----- STORED RECORDS

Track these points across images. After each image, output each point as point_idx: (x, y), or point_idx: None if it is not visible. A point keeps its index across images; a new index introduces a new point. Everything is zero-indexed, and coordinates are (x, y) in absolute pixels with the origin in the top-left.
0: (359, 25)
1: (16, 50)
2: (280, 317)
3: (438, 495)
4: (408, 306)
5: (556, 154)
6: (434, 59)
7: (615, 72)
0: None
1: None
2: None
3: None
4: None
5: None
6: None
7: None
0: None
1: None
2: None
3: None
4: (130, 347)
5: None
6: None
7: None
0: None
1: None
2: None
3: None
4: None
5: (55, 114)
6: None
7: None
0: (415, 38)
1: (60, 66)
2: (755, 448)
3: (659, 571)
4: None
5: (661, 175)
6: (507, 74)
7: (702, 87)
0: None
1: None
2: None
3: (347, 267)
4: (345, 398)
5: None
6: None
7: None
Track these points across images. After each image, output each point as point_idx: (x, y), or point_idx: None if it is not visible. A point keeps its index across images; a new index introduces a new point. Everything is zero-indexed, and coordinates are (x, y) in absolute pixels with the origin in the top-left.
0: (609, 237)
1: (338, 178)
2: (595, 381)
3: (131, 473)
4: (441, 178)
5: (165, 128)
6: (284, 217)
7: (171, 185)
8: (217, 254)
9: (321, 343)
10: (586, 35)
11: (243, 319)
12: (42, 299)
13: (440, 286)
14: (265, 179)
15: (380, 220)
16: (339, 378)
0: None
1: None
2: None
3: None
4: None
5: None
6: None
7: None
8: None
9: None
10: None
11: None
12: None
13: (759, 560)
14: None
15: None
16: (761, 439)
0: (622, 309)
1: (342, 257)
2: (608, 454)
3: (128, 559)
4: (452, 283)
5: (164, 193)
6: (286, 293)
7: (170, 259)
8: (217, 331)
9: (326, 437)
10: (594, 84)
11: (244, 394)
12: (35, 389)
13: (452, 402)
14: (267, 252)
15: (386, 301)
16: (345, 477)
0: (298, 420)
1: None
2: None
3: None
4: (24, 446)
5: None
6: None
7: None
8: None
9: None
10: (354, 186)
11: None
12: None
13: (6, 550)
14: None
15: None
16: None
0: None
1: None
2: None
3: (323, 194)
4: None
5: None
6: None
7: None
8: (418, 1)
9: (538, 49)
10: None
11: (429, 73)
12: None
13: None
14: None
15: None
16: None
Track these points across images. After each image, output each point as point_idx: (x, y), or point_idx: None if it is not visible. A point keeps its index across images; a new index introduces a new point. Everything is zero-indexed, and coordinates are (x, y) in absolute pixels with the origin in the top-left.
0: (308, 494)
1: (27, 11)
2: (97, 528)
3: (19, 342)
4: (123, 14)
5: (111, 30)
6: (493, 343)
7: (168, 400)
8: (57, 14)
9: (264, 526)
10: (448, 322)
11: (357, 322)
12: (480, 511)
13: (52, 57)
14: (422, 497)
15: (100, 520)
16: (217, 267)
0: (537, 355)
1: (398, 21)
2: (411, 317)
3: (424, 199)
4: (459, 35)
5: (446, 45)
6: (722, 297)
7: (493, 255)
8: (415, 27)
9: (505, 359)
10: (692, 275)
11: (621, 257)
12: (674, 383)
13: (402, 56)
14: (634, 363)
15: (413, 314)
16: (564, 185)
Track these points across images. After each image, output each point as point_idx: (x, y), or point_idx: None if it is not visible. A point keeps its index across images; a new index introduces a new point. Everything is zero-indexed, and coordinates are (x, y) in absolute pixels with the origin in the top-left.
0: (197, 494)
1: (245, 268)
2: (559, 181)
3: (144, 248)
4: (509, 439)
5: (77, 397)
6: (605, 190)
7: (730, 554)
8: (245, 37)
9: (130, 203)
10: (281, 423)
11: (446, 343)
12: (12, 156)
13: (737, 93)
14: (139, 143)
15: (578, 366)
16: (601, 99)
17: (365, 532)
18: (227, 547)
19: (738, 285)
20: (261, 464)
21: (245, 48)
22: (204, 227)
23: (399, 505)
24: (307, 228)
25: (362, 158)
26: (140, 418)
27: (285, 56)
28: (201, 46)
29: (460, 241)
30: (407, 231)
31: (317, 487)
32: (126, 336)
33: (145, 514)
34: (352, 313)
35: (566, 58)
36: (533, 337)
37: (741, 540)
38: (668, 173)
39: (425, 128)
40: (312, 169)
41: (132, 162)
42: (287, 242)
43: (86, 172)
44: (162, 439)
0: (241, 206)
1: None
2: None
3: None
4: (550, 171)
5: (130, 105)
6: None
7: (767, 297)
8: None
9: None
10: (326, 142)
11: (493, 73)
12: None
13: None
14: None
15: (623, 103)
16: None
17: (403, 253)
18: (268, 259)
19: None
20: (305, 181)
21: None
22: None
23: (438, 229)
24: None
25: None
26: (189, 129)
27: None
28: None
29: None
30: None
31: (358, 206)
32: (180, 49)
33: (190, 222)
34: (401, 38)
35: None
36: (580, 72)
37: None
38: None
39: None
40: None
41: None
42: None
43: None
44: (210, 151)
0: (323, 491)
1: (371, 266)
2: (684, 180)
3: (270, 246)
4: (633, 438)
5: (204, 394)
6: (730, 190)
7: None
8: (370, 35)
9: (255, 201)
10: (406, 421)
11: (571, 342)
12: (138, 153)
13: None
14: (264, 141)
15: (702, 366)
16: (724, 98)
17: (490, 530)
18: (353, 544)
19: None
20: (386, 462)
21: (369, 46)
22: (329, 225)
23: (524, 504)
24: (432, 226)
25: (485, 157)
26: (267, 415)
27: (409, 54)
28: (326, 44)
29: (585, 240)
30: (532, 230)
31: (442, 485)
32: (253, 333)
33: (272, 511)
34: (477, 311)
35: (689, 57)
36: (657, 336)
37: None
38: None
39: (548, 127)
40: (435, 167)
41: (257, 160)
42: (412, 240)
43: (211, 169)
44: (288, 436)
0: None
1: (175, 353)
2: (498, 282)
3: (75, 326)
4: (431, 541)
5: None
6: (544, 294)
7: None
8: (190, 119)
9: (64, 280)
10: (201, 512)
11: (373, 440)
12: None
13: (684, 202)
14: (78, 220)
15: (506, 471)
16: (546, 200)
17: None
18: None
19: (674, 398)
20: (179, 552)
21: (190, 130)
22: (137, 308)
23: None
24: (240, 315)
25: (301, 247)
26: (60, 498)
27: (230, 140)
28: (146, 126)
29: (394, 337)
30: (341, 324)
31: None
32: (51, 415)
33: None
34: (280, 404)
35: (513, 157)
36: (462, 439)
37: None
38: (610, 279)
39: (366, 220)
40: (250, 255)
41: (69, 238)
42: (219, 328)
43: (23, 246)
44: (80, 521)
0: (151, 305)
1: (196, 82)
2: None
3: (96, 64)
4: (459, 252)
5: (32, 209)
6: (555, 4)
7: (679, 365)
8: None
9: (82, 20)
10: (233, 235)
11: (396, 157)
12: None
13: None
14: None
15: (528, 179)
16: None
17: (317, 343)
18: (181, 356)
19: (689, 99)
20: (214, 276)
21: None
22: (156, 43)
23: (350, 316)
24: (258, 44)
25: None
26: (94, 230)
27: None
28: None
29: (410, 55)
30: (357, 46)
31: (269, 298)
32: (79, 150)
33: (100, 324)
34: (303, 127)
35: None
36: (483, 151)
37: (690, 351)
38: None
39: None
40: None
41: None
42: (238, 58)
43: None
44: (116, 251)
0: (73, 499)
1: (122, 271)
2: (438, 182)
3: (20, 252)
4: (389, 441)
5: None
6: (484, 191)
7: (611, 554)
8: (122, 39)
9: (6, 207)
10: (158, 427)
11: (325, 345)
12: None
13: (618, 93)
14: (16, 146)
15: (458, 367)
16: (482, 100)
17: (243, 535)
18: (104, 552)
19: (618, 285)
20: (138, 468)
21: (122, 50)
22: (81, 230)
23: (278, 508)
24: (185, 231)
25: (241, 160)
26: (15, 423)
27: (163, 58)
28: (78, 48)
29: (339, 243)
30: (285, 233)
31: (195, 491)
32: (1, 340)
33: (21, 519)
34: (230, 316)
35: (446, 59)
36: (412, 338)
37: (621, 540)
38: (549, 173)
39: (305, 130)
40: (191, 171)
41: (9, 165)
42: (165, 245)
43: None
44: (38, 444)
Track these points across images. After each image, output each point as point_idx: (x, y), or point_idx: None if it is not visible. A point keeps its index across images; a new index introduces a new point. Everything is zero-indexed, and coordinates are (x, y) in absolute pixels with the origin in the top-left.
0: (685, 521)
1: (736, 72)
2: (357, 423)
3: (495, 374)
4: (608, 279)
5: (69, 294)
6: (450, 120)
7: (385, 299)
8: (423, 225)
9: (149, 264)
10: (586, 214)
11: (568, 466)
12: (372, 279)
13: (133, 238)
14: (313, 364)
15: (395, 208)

----------

*SHORT PROBLEM*.
Rewrite the material starting at its first line and ending at the line containing "0: (359, 25)". Replace "Track" with "Follow" and change nothing else.

*TASK SOLUTION*.
Follow these points across images. After each image, output each point as point_idx: (x, y), or point_idx: None if it is not visible. A point keeps its index across images; a new index introduces a new point. Everything is zero-indexed, and coordinates are (x, y) in absolute pixels with the origin in the top-left.
0: (359, 25)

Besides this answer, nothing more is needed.